Certain mutations are more surprising than others. DNA is composed of a string of nucleotides, which are either pyrimadines (cytosine or thymine) or purines (adenine or guanine). A single point mutation to DNA is either a transition from one pyrimadine to another or one purine to another, or a transversion from a purine to a pyrimadine or vice versa. Transitions are biochemically easier than transversions, and hence much more commonly occuring in the evolution of genomes.

Purines and pyrimadines

Image from Wikipedia user Zephyris

This principle also applies to traits. Dollo’s law states that complex characters, once lost from a lineage, are unlikely to be regained (Wright et al. 2015, Dollo 1893). For example, the evolution of flight in bats required the evolution of multiple components like wing membranes, a novel complex of muscles and low-mass bones (Cooper et al. 2010). Once any one of those components are lost the others are likely to be lost too. Because regaining the trait will require so many components to be regained, it is unlikely. Therefore we should be more surprised by a transition from flightlessness to flightedness than the reverse.

Bat wing skeleton

Figure 1 from Cooper et al. (2010) showing the thin elongated metacarpals and phalanges of Seba’s short‐tailed bat.

Equal-cost parsimony, for example when using the Fitch algorithm, does not account for this kind of difference in expectations. However unequal-cost parsimony uses a cost matrix to assign different costs to different transitions. For the DNA evolution example, it might look something like this:

  A C G T
A 0 5 1 5
C 5 0 5 1
G 1 5 0 5
T 5 1 5 0

This cost matrix penalizes a transversion five times more than it penalizes a transition. For the trait evolution example, it might look something like this:

. + -
+ 0 1
- Infinity 0

In the above matrix, plus is used to indicate the presence of a trait (e.g. flight) and a minus indicates the absence. This kind of matrix is known as a Dollo model, where only forward transitions (from + to -, i.e. losing the trait) are allowed, and reverse transitions are prohibited. Using this model implies that the trait must have been present in the most recent common ancestor (MRCA) of all species in the tree, so it will be inappropriate to use when the trait was absent from the MRCA.

The Sankoff algorithm uses dynamic programming to efficiently calculate the parsimony score for a given tree topology and cost matrix. Let’s use the DNA cost matrix above to demonstrate it.

A vector is associated with every node of the tree. The size of the vector is the size of the alphabet for a character, so 2 for a binary trait like flight, 4 for DNA or 20 for proteins. Each element of the vector corresponds to one of the possible states for that character. Each element of the vector stores the parsimony score for the tree topology under a node, given the state at that node corresponding to the element, and the known tip states.

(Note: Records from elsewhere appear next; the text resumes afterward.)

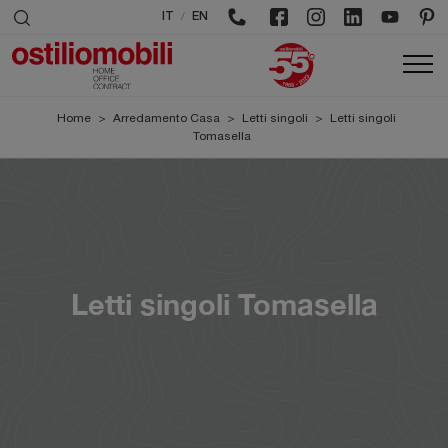
/
IT
EN
Home
>
Arredamento Casa
>
Letti singoli
>
Letti singoli
Tomasella
Letti singoli Tomasella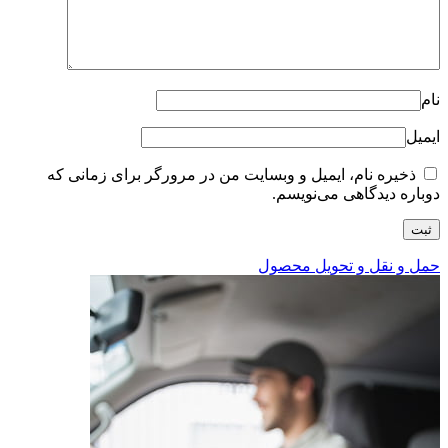
نام
ایمیل
ذخیره نام، ایمیل و وبسایت من در مرورگر برای زمانی که
دوباره دیدگاهی می‌نویسم.
حمل و نقل و تحویل محصول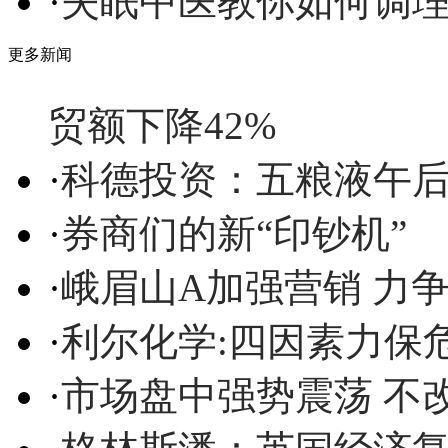
·
失眠中医教你如何调
更多新闻
贸额下降42%
·
科德投资：五粮液午后急
·
券商们的新“印钞机”
·
峨眉山A加强营销 力
·
利尔化学:四因素力保
·
市场盘中强势震荡 不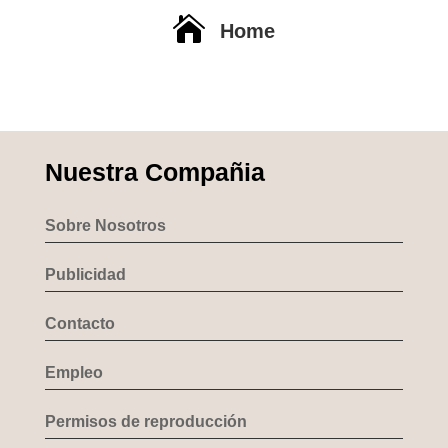

Home
Nuestra Compañia
Sobre Nosotros
Publicidad
Contacto
Empleo
Permisos de reproducción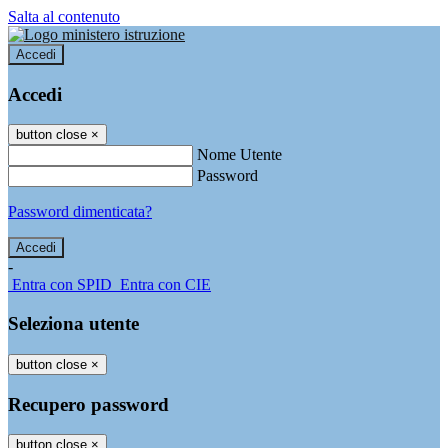
Salta al contenuto
Accedi
Accedi
button close
×
Nome Utente
Password
Password dimenticata?
-
Entra con SPID
Entra con CIE
Seleziona utente
button close
×
Recupero password
button close
×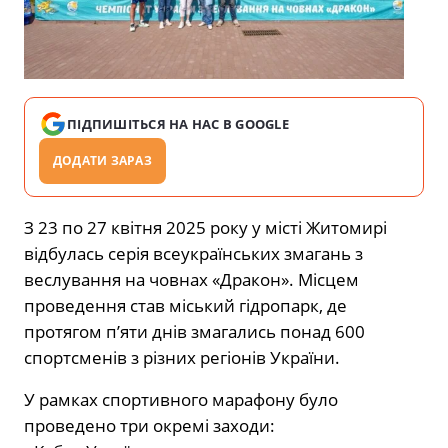
ПІДПИШІТЬСЯ НА НАС В GOOGLE
ДОДАТИ ЗАРАЗ
З 23 по 27 квітня 2025 року у місті Житомирі
відбулась серія всеукраїнських змагань з
веслування на човнах «Дракон». Місцем
проведення став міський гідропарк, де
протягом п’яти днів змагались понад 600
спортсменів з різних регіонів України.
У рамках спортивного марафону було
проведено три окремі заходи: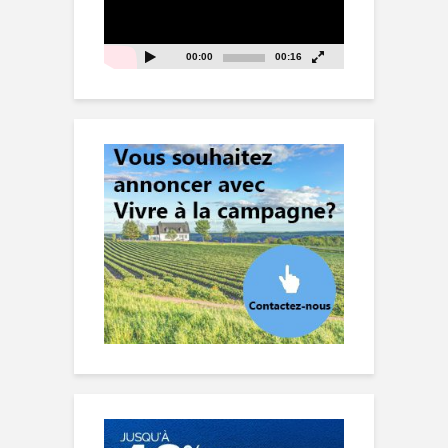
00:00
00:16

To initialize the tip node vectors, set the cost for the elements corresponding to known tip states to zero. The other states are known to be not true, so they should never be considered. This could be achieved by setting their cost to infinity, represented here by dots.

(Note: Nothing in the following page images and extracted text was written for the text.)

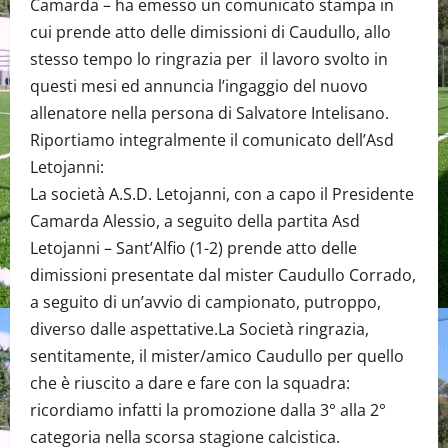
Camarda – ha emesso un comunicato stampa in
cui prende atto delle dimissioni di Caudullo, allo
stesso tempo lo ringrazia per il lavoro svolto in
questi mesi ed annuncia l’ingaggio del nuovo
allenatore nella persona di Salvatore Intelisano.
Riportiamo integralmente il comunicato dell’Asd
Letojanni:
La società A.S.D. Letojanni, con a capo il Presidente
Camarda Alessio, a seguito della partita Asd
Letojanni – Sant’Alfio (1-2) prende atto delle
dimissioni presentate dal mister Caudullo Corrado,
a seguito di un’avvio di campionato, putroppo,
diverso dalle aspettative.La Società ringrazia,
sentitamente, il mister/amico Caudullo per quello
che è riuscito a dare e fare con la squadra:
ricordiamo infatti la promozione dalla 3° alla 2°
categoria nella scorsa stagione calcistica.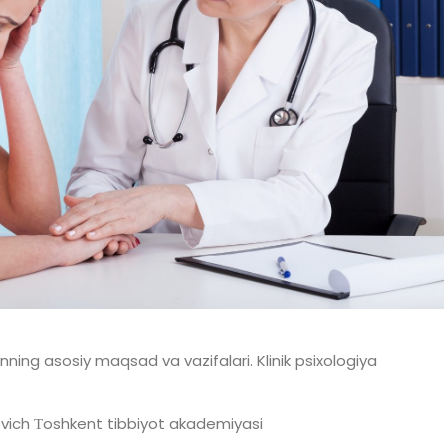
Fanning asosiy maqsad va vazifalari. Klinik psixologiya
ovich Тoshkent tibbiyot akademiyasi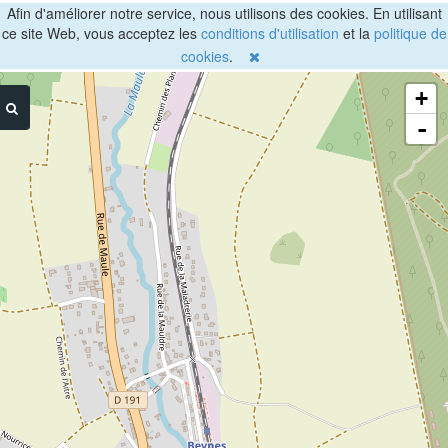
Afin d'améliorer notre service, nous utilisons des cookies. En utilisant
ce site Web, vous acceptez les
conditions d'utilisation
et la
politique de
cookies
.
+
-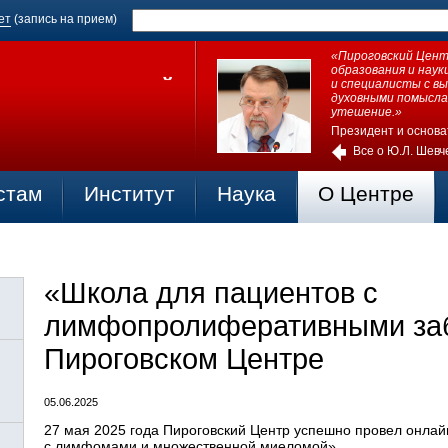
ет
(запись на прием)
«Пироговский Центр
образования и нау
и специалисты с в
духовными помысла
утешение.»
Президент и основа
Все о Ю.Л. Шевч
стам
Институт
Наука
О Центре
«Школа для пациентов с
лимфопролиферативными за
Пироговском Центре
05.06.2025
27 мая 2025 года Пироговский Центр успешно провел онла
с лимфомами и множественной миеломой».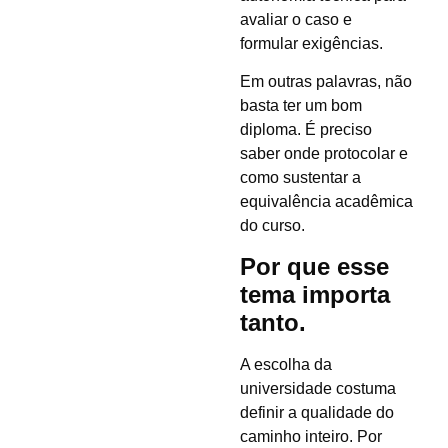
avaliar o caso e
formular exigências.
Em outras palavras, não
basta ter um bom
diploma. É preciso
saber onde protocolar e
como sustentar a
equivalência acadêmica
do curso.
Por que esse
tema importa
tanto.
A escolha da
universidade costuma
definir a qualidade do
caminho inteiro. Por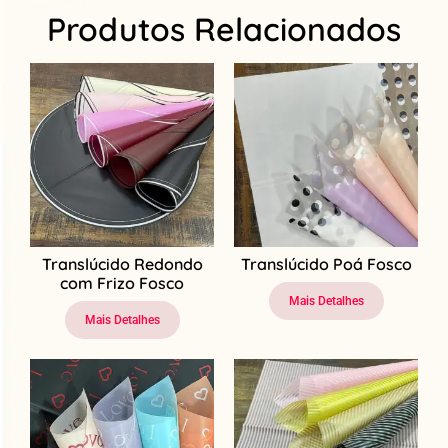
Produtos Relacionados
Translúcido Redondo
Translúcido Poá Fosco
com Frizo Fosco
Mais Detalhes
Mais Detalhes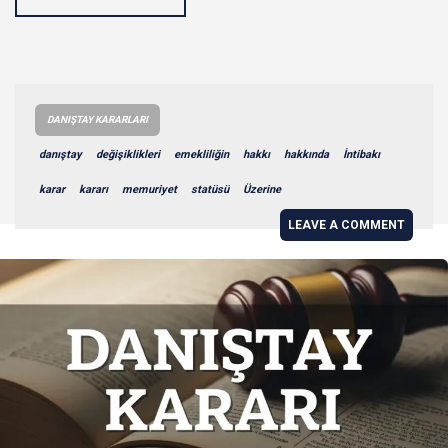
DANIŞTAY KARARLARI
danıştay
değişiklikleri
emekliliğin
hakkı
hakkında
İntibakı
karar
kararı
memuriyet
statüsü
Üzerine
LEAVE A COMMENT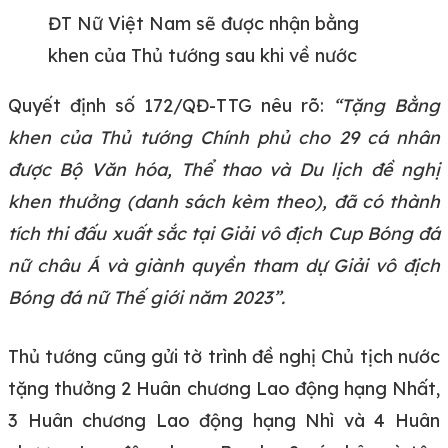
ĐT Nữ Việt Nam sẽ được nhận bằng
khen của Thủ tướng sau khi về nước
Quyết định số 172/QĐ-TTG nêu rõ:
“Tặng Bằng
khen của Thủ tướng Chính phủ cho 29 cá nhân
được Bộ Văn hóa, Thể thao và Du lịch đề nghị
khen thưởng (danh sách kèm theo), đã có thành
tích thi đấu xuất sắc tại Giải vô địch Cup Bóng đá
nữ châu Á và giành quyền tham dự Giải vô địch
Bóng đá nữ Thế giới năm 2023”.
Thủ tướng cũng gửi tờ trình đề nghị Chủ tịch nước
tặng thưởng 2 Huân chương Lao động hạng Nhất,
3 Huân chương Lao động hạng Nhì và 4 Huân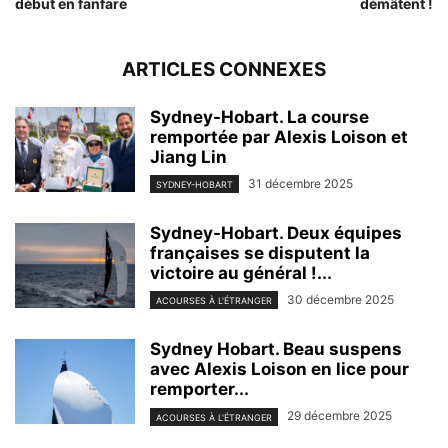
début en fanfare
démâtent !
ARTICLES CONNEXES
Sydney-Hobart. La course
remportée par Alexis Loison et
Jiang Lin
31 décembre 2025
SYDNEY-HOBART
Sydney-Hobart. Deux équipes
françaises se disputent la
victoire au général !...
30 décembre 2025
ACOURSES À L'ÉTRANGER
Sydney Hobart. Beau suspens
avec Alexis Loison en lice pour
remporter...
29 décembre 2025
ACOURSES À L'ÉTRANGER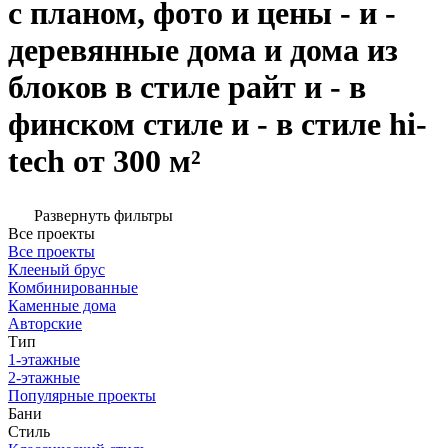
с планом, фото и цены - и -
деревянные дома и дома из
блоков в стиле райт и - в
финском стиле и - в стиле hi-
tech от 300 м²
Развернуть фильтры
Все проекты
Все проекты
Клееный брус
Комбинированные
Каменные дома
Авторские
Тип
1-этажные
2-этажные
Популярные проекты
Бани
Стиль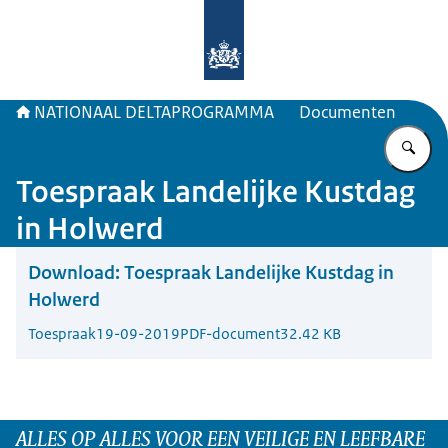
Naar de homepage van Deltaprogr
NATIONAAL DELTAPROGRAMMA
Documenten
Vu
Toespraak Landelijke Kustdag
in Holwerd
Download:
Toespraak Landelijke Kustdag in
Holwerd
Toespraak
19-09-2019
PDF-document
32.42 KB
ALLES OP ALLES VOOR EEN VEILIGE EN LEEFBARE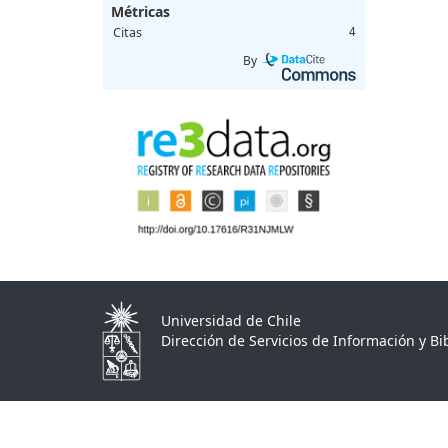
Métricas
Citas
4
By
Universidad de Chile
Dirección de Servicios de Información y Bib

For each element of each internal node, we have to consider the cost of each possible transition for each child branch. The parsimony score for the element is the minimum possible cost for the left branch, plus the minimum possible cost for the right branch. The cost for each possible transition is the corresponding value from the cost matrix, plus the score in the corresponding child element.

Consider the MRCA of humans and chimps. For state A, the cost of transitioning to A in humans will be 0 + 0 = 0, to C will be 5 + ∞ = ∞, to G will be 1 + ∞ = ∞, and to T will be 5 + ∞ = ∞. The minimum for the left branch for the left branch is therefore 0. Since chimps have the same state as humans in this example, the cost will be the same, and the sum of minimum costs will be 0.

Repeat for C, G and T.


Now consider the MRCA of humans, chimps and gorillas. For state A, the cost of transitioning to A in the human/chimp MRCA will be 0 + 0 = 0, to C will be 5 + 10 = 15, to G will be 1 + 2 = 3, and to T will be 5 + 10 = 15. So the minimum along the left branch is 0. The cost of transitioning from A to C in gorillas will be 5 + 0 = 5, and from A to other gorilla states will be ∞. Therefore the minimum cost along the right branch is 5, and the parsimony score for state A is 0 + 5 = 5.

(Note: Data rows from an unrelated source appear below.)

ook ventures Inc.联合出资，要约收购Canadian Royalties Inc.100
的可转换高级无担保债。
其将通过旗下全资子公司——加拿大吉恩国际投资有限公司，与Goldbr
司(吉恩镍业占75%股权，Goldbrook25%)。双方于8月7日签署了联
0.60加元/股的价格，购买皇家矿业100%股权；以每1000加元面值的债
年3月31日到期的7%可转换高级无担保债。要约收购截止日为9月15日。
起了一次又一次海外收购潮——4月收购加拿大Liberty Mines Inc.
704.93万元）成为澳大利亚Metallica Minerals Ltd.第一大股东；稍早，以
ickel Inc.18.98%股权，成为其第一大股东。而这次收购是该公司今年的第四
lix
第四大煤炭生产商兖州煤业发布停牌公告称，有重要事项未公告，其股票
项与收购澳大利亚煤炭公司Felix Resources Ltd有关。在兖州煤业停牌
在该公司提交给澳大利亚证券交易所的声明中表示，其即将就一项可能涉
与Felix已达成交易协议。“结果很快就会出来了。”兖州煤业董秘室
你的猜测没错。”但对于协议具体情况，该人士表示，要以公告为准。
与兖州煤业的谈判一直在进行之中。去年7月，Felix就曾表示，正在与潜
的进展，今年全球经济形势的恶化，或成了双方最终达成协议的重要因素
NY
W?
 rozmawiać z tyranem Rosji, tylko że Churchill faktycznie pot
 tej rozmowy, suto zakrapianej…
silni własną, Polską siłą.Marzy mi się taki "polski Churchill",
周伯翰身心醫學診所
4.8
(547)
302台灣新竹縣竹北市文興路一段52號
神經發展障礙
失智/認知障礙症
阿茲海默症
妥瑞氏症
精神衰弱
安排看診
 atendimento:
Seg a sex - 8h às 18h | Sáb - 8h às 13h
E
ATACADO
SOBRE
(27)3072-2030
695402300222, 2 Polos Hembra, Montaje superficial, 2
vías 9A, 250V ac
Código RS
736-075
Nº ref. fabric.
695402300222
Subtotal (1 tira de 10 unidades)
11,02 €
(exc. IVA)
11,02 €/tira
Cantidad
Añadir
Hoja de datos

Repeat the above for the remaining nodes. Here we are walking the tree postorder, but like for the Fitch algorithm levelorder would work too.


Finally, the parsimony score for the entire tree is the minimum score out of the root states - for this tree and site pattern, 10. As with equal-cost parsimony, the score for an entire multiple sequence alignment or character matrix is the sum of parsimony scores for each position or for each character respectively.